Monitoring Your Request as it Progresses Within the Queue
Experiment loading is commenced by entering your loading-data into a
queue. The rate of loading is determined by a number of factors,
including both the load on the database and how many other array-load
requests were made prior to yours. If there are no delays, it usually
takes at least five minutes per array, but can take
quite a bit longer if your arrays have a large number of spots (human arrays) or
if many other users are using the database. An Affymetrix tiling array can
take up to one hour to load into the database and so as not to slow the
database to a crawl, only one tiling array can be run at once; all other jobs are queued.
During this time, you can check the progress of your experiment load
within the queue. After your data is successfully entered into the
queue (note: this is not the same thing as final entry into the
database), you should receive a confirmation screen as well as an
email notifying you:
Your database entry request (batch number XXXX) has been
queued for loading.
Please note the data for your array(s) ARE NOT YET IN THE
DATABASE. Do NOT delete any of your files until you receive email
confirmation that the data have been loaded.
Progress of is batch within the queue can be viewed at:
http://puma.princeton.edu/cgi-bin/tools/queue/nph-ProgressQuery?batchno=XXXX
If you have any questions please contact the database curators
array@princeton.edu)
You can check the progress
of your experiment load based on the batch number reported to you
with either the link on the queue confirmation page or from the URL in
the email.
Successful Result Entry into the Database
If all goes well, you will eventually get an email
message that says:
Loading of your array data (batch number XXXX) has completed.
1 out of 1 were successfully loaded.
Details of the load process have been written to:
/loader/ftphome/username/logs/XXXX.log,
or you can temporarily view the details via the web at:
http://puma.princeton.edu/cgi-bin/tools/queue/nph-ProgressQuery?batchno=XXXX
If you have any questions please contact the curators
(array@princeton.edu).
At the bottom of the HTML confirmation page or in the log file in your logs directory on loader.princeton.edu should be the message:
==== 1 out of 1 were successfully loaded. ====
In the case of a batch load the numbers would be greater, for example, "10 out of 10".
Common Problems
- If your results have not been loaded 1 day after entry into the
queue, please notify the microarray database curators.

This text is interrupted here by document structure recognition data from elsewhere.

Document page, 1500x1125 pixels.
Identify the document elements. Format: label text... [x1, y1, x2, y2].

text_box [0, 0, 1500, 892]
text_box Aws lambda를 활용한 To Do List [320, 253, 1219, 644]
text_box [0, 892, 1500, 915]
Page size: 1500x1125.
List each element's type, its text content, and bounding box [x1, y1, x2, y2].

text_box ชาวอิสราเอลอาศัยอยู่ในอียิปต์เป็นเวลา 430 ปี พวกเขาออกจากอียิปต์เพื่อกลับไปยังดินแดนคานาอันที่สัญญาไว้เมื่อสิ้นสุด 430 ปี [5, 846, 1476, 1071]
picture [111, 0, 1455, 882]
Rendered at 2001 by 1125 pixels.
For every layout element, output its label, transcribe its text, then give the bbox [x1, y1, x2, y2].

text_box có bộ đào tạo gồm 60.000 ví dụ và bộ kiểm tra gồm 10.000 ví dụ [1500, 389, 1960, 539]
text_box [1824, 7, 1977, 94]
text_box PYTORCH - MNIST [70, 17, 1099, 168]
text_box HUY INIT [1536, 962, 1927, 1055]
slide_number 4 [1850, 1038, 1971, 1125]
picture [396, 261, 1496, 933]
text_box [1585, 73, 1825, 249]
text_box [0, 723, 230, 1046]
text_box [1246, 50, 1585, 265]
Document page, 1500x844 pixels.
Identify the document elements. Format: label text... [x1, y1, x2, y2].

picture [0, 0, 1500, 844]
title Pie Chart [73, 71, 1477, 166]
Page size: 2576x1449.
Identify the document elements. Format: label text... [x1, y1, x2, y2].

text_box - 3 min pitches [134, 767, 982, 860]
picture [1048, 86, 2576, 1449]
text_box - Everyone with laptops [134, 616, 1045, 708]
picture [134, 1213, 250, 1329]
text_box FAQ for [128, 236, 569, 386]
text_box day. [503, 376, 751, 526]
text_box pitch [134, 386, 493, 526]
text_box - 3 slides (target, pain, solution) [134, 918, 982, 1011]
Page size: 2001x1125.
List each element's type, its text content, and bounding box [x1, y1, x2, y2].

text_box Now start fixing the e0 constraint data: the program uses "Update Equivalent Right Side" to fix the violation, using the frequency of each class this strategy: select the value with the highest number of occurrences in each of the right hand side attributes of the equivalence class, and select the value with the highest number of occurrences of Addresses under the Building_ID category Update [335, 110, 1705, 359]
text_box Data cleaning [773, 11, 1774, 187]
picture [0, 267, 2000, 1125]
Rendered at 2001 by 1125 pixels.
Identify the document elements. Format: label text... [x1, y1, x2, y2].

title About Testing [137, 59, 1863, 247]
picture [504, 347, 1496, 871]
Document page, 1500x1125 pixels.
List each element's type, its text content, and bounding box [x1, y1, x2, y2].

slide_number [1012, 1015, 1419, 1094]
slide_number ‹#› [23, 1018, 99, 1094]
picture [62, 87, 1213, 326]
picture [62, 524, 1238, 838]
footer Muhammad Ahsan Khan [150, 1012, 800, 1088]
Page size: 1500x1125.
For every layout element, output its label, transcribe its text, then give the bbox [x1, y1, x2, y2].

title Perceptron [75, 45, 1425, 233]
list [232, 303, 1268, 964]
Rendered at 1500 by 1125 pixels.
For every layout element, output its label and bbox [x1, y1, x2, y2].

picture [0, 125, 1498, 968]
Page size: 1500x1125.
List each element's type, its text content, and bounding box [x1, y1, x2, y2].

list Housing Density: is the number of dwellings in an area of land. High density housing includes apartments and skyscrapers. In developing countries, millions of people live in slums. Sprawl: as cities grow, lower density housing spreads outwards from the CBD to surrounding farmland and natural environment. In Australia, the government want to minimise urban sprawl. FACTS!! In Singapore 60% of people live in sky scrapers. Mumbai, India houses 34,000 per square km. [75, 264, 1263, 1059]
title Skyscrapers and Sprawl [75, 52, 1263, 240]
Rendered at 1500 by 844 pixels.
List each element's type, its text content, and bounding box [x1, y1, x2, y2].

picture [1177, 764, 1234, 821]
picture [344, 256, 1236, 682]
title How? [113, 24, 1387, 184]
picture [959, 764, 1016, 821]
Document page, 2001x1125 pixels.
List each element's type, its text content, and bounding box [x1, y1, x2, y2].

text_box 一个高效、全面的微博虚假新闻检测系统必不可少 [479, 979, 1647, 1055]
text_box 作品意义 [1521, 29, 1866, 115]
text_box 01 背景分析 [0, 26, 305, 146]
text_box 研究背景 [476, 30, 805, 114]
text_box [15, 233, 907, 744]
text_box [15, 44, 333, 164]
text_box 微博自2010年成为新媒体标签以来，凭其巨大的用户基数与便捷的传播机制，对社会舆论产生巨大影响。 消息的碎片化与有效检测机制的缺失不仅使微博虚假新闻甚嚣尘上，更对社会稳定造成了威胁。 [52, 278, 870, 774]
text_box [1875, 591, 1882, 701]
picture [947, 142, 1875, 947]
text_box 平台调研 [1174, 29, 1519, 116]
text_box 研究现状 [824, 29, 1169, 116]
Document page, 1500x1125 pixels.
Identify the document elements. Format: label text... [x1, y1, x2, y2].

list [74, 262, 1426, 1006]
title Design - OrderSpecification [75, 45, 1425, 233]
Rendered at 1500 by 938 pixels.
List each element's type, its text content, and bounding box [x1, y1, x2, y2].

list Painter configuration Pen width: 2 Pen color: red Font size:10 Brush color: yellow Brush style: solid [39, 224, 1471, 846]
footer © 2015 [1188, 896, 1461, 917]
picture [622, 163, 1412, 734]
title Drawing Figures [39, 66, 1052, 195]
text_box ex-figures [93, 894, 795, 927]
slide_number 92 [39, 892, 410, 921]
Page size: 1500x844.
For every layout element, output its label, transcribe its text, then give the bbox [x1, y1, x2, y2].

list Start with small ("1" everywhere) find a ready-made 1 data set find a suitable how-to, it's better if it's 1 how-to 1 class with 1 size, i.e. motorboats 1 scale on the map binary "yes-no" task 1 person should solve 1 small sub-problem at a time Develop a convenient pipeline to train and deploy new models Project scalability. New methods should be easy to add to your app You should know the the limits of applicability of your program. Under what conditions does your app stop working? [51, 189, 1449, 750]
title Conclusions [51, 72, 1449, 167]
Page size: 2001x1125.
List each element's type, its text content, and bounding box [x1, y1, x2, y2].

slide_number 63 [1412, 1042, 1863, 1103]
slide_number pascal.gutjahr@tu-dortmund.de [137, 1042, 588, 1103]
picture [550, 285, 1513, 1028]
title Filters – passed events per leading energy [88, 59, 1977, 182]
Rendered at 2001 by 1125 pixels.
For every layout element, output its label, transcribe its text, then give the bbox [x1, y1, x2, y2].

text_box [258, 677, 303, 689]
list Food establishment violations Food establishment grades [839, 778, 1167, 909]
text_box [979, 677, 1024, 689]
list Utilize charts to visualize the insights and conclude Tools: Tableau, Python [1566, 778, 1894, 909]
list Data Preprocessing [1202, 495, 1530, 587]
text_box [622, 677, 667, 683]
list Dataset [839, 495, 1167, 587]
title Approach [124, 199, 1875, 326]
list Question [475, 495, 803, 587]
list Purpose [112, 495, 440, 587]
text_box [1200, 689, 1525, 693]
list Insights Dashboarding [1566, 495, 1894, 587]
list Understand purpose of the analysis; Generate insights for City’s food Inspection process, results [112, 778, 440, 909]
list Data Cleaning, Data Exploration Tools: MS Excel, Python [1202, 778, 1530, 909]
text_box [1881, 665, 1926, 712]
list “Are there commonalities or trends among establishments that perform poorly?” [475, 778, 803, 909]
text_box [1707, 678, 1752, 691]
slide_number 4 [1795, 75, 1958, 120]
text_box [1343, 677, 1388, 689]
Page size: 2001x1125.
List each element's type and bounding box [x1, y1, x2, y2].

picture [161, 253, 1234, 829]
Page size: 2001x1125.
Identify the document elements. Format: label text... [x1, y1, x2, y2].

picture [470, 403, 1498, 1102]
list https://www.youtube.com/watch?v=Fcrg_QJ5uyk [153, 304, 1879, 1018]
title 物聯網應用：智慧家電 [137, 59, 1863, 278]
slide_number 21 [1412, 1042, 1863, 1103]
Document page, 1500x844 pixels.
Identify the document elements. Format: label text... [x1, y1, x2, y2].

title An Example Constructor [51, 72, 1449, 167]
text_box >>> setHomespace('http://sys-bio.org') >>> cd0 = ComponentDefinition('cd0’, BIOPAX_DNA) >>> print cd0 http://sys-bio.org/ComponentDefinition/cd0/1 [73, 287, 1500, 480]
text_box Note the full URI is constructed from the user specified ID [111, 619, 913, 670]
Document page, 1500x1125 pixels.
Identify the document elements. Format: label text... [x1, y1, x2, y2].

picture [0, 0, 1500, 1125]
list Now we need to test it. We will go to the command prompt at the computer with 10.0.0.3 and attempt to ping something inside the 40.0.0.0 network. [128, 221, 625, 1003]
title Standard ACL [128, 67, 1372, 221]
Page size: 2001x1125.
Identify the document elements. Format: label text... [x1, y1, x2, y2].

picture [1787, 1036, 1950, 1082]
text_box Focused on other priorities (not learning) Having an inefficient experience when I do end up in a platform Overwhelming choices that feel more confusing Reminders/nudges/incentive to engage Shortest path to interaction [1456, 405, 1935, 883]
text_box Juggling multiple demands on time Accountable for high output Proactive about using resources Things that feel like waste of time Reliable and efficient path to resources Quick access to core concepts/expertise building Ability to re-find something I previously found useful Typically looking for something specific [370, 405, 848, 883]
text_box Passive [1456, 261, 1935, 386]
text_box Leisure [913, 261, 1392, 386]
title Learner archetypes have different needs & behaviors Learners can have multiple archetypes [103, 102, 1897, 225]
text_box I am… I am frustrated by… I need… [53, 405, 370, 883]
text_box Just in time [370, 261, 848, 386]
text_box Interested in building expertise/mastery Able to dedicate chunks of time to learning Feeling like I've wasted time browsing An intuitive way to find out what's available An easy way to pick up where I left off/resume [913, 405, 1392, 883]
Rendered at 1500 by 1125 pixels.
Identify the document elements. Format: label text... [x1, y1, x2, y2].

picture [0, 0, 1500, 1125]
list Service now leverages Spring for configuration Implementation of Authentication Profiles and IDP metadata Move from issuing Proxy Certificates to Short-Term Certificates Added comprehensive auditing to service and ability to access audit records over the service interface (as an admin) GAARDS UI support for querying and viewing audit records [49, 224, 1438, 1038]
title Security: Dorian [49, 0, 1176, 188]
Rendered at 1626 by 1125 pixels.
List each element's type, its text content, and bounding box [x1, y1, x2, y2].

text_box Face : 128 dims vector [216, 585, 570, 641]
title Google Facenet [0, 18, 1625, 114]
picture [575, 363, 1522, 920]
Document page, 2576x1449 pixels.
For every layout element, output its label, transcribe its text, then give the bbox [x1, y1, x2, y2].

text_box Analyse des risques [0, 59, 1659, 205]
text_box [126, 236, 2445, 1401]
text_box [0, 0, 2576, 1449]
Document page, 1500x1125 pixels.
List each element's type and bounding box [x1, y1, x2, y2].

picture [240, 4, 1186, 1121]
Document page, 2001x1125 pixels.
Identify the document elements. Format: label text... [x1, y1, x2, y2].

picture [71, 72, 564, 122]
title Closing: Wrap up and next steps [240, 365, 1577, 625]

- File location: All files must be in the same directory or subdirectory of your incoming account on loader.princeton.edu or the arrayfiles server.
- UNIX file names: The names of your uploaded files
should not
contain spaces, or any of
the following characters:
'
"
#
,
/
\
?
<
>
;
:
!
@
%
^
&
*
(
)
- Occasionally, we backup and re-index the database. This process
can significantly delay the loading of data (and vice versa). We
suggest not loading during these time periods. Consult the Scheduled
Database Backups page for the times to avoid.
- Sometimes the conversion of the 2 TIFF images to a proxy image
(for web viewing) fails. Please check your loaded arrays by
displaying them and verifying the clickable-image. If you need to
replace the gif file that we have created for you, please see our help documentation for this.
If there is no clickable-image icon present, contact the microarray database
curators.
- Errors? What errors? Shortly after a queue batch
request is processed (successfully or not), you will no longer be able
to monitor its status within the queue (as it has been removed, and its
web log with it). However, just check your logs directory on
loader.princeton.edu to see the text log file of the database entry.
The log file name uses the batch number, e.g. "1234.log".